GOAL 1:
From the mailing-list message below, reproduce word for word the stretch from "Re: CREATEROLE and" through "lot more pain.".
-------- PAGE TEXT
Re: CREATEROLE and role ownership hierarchies

Tom Lane <tgl@sss.pgh.pa.us>

From: Tom Lane <tgl@sss.pgh.pa.us>
To: Mark Dilger <mark.dilger@enterprisedb.com>
Cc: Shinya Kato <Shinya11.Kato@oss.nttdata.com>, "Bossart, Nathan" <bossartn@amazon.com>, PostgreSQL-development <pgsql-hackers@postgresql.org>, Andrew Dunstan <andrew@dunslane.net>, Jeff Davis <pgsql@j-davis.com>
Date: 2021-10-28T16:14:06Z
Lists: pgsql-hackers
Mark Dilger <mark.dilger@enterprisedb.com> writes:
> The only intentional backward compatibility break in this patch set is the the behavior of CREATEROLE.  The general hope is that such a compatibility break will help far more than it hurts, as CREATEROLE does not appear to be a well adopted feature.  I would expect that breaking the behavior of the WITH ADMIN OPTION feature would cause a lot more pain.
----------------
GOAL 2:
Rewrite the rows from the start through the line containing "scientific name: Vicia sylvatica", replacing "phylum" with "division" and leaving everything else unchanged.
-------- EXTRACTED INFORMATION
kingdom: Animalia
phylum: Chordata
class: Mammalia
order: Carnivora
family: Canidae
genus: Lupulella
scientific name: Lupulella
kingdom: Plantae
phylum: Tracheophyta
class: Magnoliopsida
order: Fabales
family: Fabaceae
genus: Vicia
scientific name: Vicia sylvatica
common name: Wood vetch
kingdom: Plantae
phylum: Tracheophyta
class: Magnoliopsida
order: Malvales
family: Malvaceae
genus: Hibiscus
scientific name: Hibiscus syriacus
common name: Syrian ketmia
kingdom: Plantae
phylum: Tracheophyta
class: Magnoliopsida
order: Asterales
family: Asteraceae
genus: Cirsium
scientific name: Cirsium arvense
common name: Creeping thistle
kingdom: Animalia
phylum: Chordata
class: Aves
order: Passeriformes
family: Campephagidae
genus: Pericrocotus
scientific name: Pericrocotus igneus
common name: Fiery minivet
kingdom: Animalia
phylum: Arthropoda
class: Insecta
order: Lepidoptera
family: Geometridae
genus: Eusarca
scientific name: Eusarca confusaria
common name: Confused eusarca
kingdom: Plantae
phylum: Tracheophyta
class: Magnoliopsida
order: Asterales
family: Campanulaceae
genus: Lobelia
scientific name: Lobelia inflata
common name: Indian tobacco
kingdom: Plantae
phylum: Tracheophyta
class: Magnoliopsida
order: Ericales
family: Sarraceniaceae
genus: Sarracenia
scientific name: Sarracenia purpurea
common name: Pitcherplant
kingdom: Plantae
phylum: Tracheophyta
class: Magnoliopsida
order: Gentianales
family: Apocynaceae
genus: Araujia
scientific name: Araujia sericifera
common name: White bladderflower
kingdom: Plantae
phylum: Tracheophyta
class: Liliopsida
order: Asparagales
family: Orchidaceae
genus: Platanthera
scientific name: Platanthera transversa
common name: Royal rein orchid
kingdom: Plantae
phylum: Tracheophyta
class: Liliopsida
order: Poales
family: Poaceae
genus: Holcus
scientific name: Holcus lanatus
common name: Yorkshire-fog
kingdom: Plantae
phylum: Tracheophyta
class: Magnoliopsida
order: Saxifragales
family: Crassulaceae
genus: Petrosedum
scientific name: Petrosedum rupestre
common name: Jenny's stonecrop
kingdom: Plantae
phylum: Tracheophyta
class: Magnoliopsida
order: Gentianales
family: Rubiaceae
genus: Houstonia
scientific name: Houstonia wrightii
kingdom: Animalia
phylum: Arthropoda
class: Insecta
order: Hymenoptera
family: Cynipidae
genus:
----------------
ANSWER 1:
Re: CREATEROLE and role ownership hierarchies

Tom Lane <tgl@sss.pgh.pa.us>

From: Tom Lane <tgl@sss.pgh.pa.us>
To: Mark Dilger <mark.dilger@enterprisedb.com>
Cc: Shinya Kato <Shinya11.Kato@oss.nttdata.com>, "Bossart, Nathan" <bossartn@amazon.com>, PostgreSQL-development <pgsql-hackers@postgresql.org>, Andrew Dunstan <andrew@dunslane.net>, Jeff Davis <pgsql@j-davis.com>
Date: 2021-10-28T16:14:06Z
Lists: pgsql-hackers
Mark Dilger <mark.dilger@enterprisedb.com> writes:
> The only intentional backward compatibility break in this patch set is the the behavior of CREATEROLE.  The general hope is that such a compatibility break will help far more than it hurts, as CREATEROLE does not appear to be a well adopted feature.  I would expect that breaking the behavior of the WITH ADMIN OPTION feature would cause a lot more pain.

ANSWER 2:
kingdom: Animalia
division: Chordata
class: Mammalia
order: Carnivora
family: Canidae
genus: Lupulella
scientific name: Lupulella
kingdom: Plantae
division: Tracheophyta
class: Magnoliopsida
order: Fabales
family: Fabaceae
genus: Vicia
scientific name: Vicia sylvatica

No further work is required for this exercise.